* _Problem details_:
Swap each "locality" in the material below for "site", and leave every other part of the lines unchanged.

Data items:
______

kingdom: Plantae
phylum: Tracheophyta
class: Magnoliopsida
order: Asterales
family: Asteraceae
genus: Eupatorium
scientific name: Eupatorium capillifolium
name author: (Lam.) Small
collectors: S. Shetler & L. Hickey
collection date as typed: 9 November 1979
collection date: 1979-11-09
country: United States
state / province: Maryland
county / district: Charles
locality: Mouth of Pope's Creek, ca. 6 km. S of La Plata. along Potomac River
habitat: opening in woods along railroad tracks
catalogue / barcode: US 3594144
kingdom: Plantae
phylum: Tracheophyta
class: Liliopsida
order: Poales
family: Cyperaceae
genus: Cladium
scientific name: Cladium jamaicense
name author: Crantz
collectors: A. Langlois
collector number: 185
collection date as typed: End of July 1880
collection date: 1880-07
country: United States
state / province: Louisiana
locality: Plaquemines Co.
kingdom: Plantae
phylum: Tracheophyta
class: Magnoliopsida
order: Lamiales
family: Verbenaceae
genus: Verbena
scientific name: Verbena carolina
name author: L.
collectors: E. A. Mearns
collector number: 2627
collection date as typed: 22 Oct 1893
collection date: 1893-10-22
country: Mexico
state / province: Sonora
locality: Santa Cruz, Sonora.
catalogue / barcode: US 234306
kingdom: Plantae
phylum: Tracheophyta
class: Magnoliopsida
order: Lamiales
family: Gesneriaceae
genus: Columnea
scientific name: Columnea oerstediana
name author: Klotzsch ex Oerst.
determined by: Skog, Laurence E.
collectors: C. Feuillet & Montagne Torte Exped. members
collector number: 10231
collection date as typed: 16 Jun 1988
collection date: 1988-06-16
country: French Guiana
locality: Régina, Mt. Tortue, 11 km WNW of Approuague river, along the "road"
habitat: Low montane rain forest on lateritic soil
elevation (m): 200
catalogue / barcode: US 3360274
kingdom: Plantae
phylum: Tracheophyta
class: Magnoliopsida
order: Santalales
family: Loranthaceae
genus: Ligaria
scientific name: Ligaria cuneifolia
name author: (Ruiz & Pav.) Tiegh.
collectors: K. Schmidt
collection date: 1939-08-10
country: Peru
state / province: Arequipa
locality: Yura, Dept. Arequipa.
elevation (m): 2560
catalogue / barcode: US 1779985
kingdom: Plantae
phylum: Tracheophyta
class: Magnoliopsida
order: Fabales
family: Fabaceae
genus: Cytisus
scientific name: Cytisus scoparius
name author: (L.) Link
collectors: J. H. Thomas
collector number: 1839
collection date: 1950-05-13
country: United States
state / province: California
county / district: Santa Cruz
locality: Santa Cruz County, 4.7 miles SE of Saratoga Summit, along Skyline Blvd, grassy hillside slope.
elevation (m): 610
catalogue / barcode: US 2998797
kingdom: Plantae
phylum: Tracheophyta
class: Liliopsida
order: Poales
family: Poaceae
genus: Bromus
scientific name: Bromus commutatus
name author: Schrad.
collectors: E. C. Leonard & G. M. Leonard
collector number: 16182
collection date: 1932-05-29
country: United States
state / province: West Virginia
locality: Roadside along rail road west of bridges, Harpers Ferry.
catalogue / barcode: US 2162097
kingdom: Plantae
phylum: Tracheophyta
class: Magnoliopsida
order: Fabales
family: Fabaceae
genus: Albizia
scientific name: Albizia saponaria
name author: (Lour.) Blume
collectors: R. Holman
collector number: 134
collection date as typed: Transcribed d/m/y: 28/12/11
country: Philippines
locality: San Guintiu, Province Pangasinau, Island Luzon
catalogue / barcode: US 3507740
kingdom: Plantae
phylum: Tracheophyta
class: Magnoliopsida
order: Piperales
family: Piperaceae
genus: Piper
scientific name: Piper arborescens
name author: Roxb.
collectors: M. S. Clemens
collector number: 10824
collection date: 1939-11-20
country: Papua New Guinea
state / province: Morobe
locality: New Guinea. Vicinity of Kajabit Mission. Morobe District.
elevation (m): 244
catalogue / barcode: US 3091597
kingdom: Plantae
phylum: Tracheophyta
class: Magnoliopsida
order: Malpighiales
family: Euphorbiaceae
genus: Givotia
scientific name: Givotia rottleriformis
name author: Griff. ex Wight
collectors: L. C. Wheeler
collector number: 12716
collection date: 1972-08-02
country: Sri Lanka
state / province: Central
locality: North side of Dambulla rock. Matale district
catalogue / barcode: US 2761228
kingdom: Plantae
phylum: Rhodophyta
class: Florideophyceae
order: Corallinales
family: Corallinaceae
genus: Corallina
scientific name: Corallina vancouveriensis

______

* _Exercise result_:
kingdom: Plantae
phylum: Tracheophyta
class: Magnoliopsida
order: Asterales
family: Asteraceae
genus: Eupatorium
scientific name: Eupatorium capillifolium
name author: (Lam.) Small
collectors: S. Shetler & L. Hickey
collection date as typed: 9 November 1979
collection date: 1979-11-09
country: United States
state / province: Maryland
county / district: Charles
site: Mouth of Pope's Creek, ca. 6 km. S of La Plata. along Potomac River
habitat: opening in woods along railroad tracks
catalogue / barcode: US 3594144
kingdom: Plantae
phylum: Tracheophyta
class: Liliopsida
order: Poales
family: Cyperaceae
genus: Cladium
scientific name: Cladium jamaicense
name author: Crantz
collectors: A. Langlois
collector number: 185
collection date as typed: End of July 1880
collection date: 1880-07
country: United States
state / province: Louisiana
site: Plaquemines Co.
kingdom: Plantae
phylum: Tracheophyta
class: Magnoliopsida
order: Lamiales
family: Verbenaceae
genus: Verbena
scientific name: Verbena carolina
name author: L.
collectors: E. A. Mearns
collector number: 2627
collection date as typed: 22 Oct 1893
collection date: 1893-10-22
country: Mexico
state / province: Sonora
site: Santa Cruz, Sonora.
catalogue / barcode: US 234306
kingdom: Plantae
phylum: Tracheophyta
class: Magnoliopsida
order: Lamiales
family: Gesneriaceae
genus: Columnea
scientific name: Columnea oerstediana
name author: Klotzsch ex Oerst.
determined by: Skog, Laurence E.
collectors: C. Feuillet & Montagne Torte Exped. members
collector number: 10231
collection date as typed: 16 Jun 1988
collection date: 1988-06-16
country: French Guiana
site: Régina, Mt. Tortue, 11 km WNW of Approuague river, along the "road"
habitat: Low montane rain forest on lateritic soil
elevation (m): 200
catalogue / barcode: US 3360274
kingdom: Plantae
phylum: Tracheophyta
class: Magnoliopsida
order: Santalales
family: Loranthaceae
genus: Ligaria
scientific name: Ligaria cuneifolia
name author: (Ruiz & Pav.) Tiegh.
collectors: K. Schmidt
collection date: 1939-08-10
country: Peru
state / province: Arequipa
site: Yura, Dept. Arequipa.
elevation (m): 2560
catalogue / barcode: US 1779985
kingdom: Plantae
phylum: Tracheophyta
class: Magnoliopsida
order: Fabales
family: Fabaceae
genus: Cytisus
scientific name: Cytisus scoparius
name author: (L.) Link
collectors: J. H. Thomas
collector number: 1839
collection date: 1950-05-13
country: United States
state / province: California
county / district: Santa Cruz
site: Santa Cruz County, 4.7 miles SE of Saratoga Summit, along Skyline Blvd, grassy hillside slope.
elevation (m): 610
catalogue / barcode: US 2998797
kingdom: Plantae
phylum: Tracheophyta
class: Liliopsida
order: Poales
family: Poaceae
genus: Bromus
scientific name: Bromus commutatus
name author: Schrad.
collectors: E. C. Leonard & G. M. Leonard
collector number: 16182
collection date: 1932-05-29
country: United States
state / province: West Virginia
site: Roadside along rail road west of bridges, Harpers Ferry.
catalogue / barcode: US 2162097
kingdom: Plantae
phylum: Tracheophyta
class: Magnoliopsida
order: Fabales
family: Fabaceae
genus: Albizia
scientific name: Albizia saponaria
name author: (Lour.) Blume
collectors: R. Holman
collector number: 134
collection date as typed: Transcribed d/m/y: 28/12/11
country: Philippines
site: San Guintiu, Province Pangasinau, Island Luzon
catalogue / barcode: US 3507740
kingdom: Plantae
phylum: Tracheophyta
class: Magnoliopsida
order: Piperales
family: Piperaceae
genus: Piper
scientific name: Piper arborescens
name author: Roxb.
collectors: M. S. Clemens
collector number: 10824
collection date: 1939-11-20
country: Papua New Guinea
state / province: Morobe
site: New Guinea. Vicinity of Kajabit Mission. Morobe District.
elevation (m): 244
catalogue / barcode: US 3091597
kingdom: Plantae
phylum: Tracheophyta
class: Magnoliopsida
order: Malpighiales
family: Euphorbiaceae
genus: Givotia
scientific name: Givotia rottleriformis
name author: Griff. ex Wight
collectors: L. C. Wheeler
collector number: 12716
collection date: 1972-08-02
country: Sri Lanka
state / province: Central
site: North side of Dambulla rock. Matale district
catalogue / barcode: US 2761228
kingdom: Plantae
phylum: Rhodophyta
class: Florideophyceae
order: Corallinales
family: Corallinaceae
genus: Corallina
scientific name: Corallina vancouveriensis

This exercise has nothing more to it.